## EXCERPT:

Step 2: Identify Core, Border, and Noise Points

Core Points (≥ MinPts = 4 total points including itself):
- P2: Has 4 total points (P1, P3, P11, and itself) → Core
- P7: Has 5 total points (P4, P5, P6, P8, and itself) → Core
- P11: Has 4 total points (P2, P10, P12, and itself) → Core
Border Points (less than 4 total points but within ε of a core point):
- P1: Connected to core point P2
- P3: Connected to core point P2
- P4: Connected to core point P7
- P5: Connected to core point P7
- P6: Connected to core point P7
- P8: Connected to core point P7
- P10: Connected to core point P11
- P12: Connected to core point P11
Noise Points (not core and not connected to any core point):
- P9: Only connected to P12, but not within ε of any core point

Step 3: Form Clusters

Since core points P2 and P11 are connected through their mutual neighborhood (distance 1.41 < 1.9), they form one large cluster:

Cluster 1: P1, P2, P3, P10, P11, P12 (6 points)
- Core points: P2, P11
- Border points: P1, P3, P10, P12
Cluster 2: P4, P5, P6, P7, P8 (5 points)
- Core point: P7
- Border points: P4, P5, P6, P8

Summary

Cluster 1: P1, P2, P3, P10, P11, P12 (6 points)
Cluster 2: P4, P5, P6, P7, P8 (5 points)
Noise Points: P9 (1 point)

Why DBSCAN is Useful?

- It can find clusters of arbitrary shapes.

## EXTRACTED RECORDS:
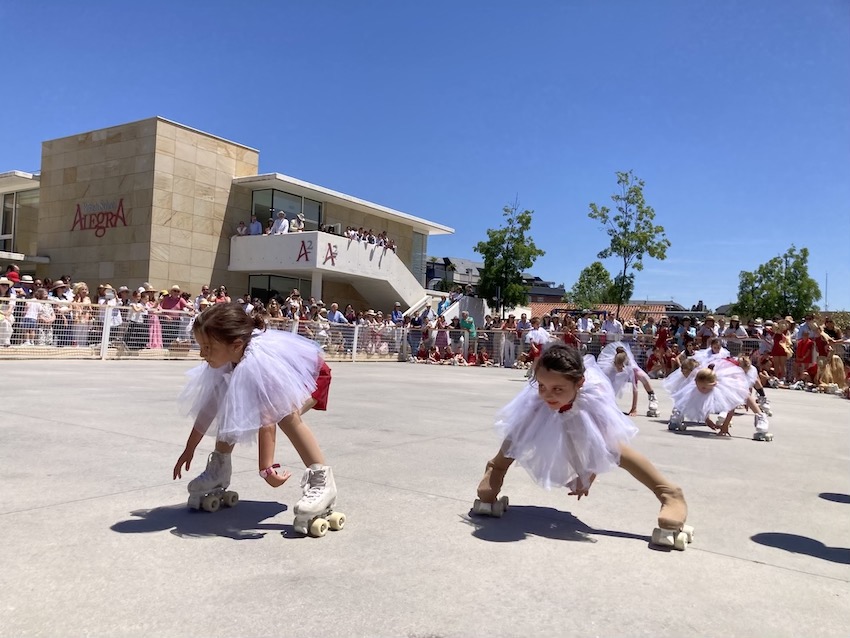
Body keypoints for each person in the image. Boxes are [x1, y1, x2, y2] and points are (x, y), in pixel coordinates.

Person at [473, 343, 692, 549]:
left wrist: (587, 475)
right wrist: (550, 391)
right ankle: (496, 467)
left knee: (614, 449)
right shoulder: (543, 397)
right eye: (541, 386)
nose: (548, 394)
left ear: (579, 383)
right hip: (554, 403)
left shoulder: (591, 399)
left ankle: (669, 493)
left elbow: (588, 442)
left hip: (582, 407)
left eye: (557, 389)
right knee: (521, 433)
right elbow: (540, 413)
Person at [172, 302, 340, 535]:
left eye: (208, 347)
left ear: (236, 345)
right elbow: (209, 407)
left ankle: (322, 481)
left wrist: (266, 468)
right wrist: (189, 448)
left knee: (287, 416)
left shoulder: (258, 363)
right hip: (276, 378)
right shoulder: (224, 359)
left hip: (310, 377)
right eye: (201, 346)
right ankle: (219, 469)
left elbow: (268, 417)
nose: (202, 354)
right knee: (231, 407)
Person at [670, 360, 771, 439]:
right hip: (709, 373)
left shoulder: (723, 386)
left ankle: (761, 416)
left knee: (743, 393)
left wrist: (725, 425)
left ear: (714, 385)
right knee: (689, 394)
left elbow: (732, 407)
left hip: (725, 374)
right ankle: (678, 414)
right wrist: (707, 420)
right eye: (699, 387)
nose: (701, 390)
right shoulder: (697, 386)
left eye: (704, 388)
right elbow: (700, 403)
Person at [597, 342, 658, 416]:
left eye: (621, 368)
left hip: (631, 369)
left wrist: (634, 408)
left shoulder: (631, 368)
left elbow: (635, 389)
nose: (620, 369)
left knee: (641, 376)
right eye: (618, 367)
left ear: (624, 366)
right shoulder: (610, 369)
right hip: (613, 371)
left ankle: (652, 397)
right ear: (614, 364)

## WHAT NEEDS TO BE DONE:
Can you extend the DBSCAN walkthrough that comes before the listing, continuing after its last line about finding clusters of arbitrary shapes?

## EXERCISE RESPONSE:
- It automatically identifies noise points.
- It does not require specifying the number of clusters upfront.

Dimensionality Reduction Techniques

When working with datasets that have a lot of features (or columns), it becomes tricky to visualize, analyze, and build models effectively. That’s where dimensionality reduction techniques come in. In this session, we'll explore what high-dimensional data is, why it's a problem, and how we can handle it using methods like Principal Component Analysis (PCA).

Understanding the Curse of Dimensionality

The more features (also called dimensions) your dataset has, the more complex things get. This complexity leads to a challenge often referred to as the "Curse of Dimensionality", or more casually, the "Problem of Plenty".

What Does "Problem of Plenty" Mean?

It describes the difficulties that arise when datasets have too many dimensions. While more data sounds good, too many features can actually make analysis harder instead of easier.

What Are Dimensions in Data?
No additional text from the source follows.